Wakil Ketua KPK, Fitroh Rohcahyanto, menjelaskan bahwa pemanfaatan aset rampasan negara tidak hanya untuk aspek ekonomis semata, tetapi juga sebagai bagian dari strategi pemberantasan korupsi yang lebih luas. Dalam konteks ini, perampasan aset merupakan salah satu bentuk efek jera terhadap pelaku korupsi. Fitroh menekankan pentingnya pemulihan aset sebagai bagian integral dari penegakan hukum yang efektif.

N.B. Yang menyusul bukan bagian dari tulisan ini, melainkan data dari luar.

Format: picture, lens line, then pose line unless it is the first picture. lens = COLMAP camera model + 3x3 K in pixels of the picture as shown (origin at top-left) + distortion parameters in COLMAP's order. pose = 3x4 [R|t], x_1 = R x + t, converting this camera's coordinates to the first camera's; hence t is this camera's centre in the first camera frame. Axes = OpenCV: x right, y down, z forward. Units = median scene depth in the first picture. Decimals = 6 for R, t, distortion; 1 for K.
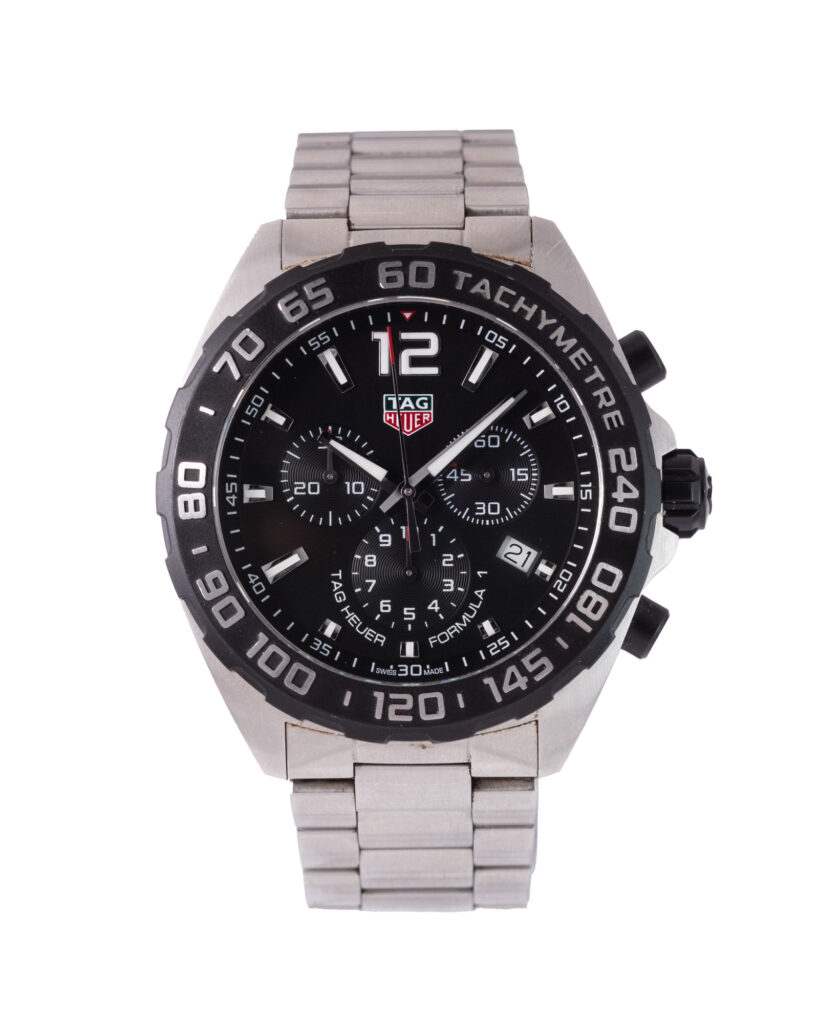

Sementara itu, Ketua LPSK, Achmadi, menyampaikan apresiasi atas dukungan dan kepercayaan yang diberikan oleh KPK melalui penyerahan aset tersebut. Achmadi menegaskan bahwa aset yang diberikan akan dimanfaatkan untuk memperkuat perlindungan bagi saksi dan korban tindak pidana. Hal ini juga diharapkan dapat memberikan perlindungan yang lebih luas bagi masyarakat melalui kantor perwakilan LPSK di berbagai daerah.

Secara keseluruhan, kolaborasi antara KPK dan LPSK dalam pengelolaan aset rampasan negara mencerminkan komitmen dalam memperkuat sistem perlindungan terhadap saksi dan korban tindak pidana di Indonesia. Langkah ini tidak hanya sebagai seremoni, tetapi juga sebagai tindakan konkret untuk meningkatkan efektivitas dalam memberikan perlindungan kepada mereka yang membutuhkan.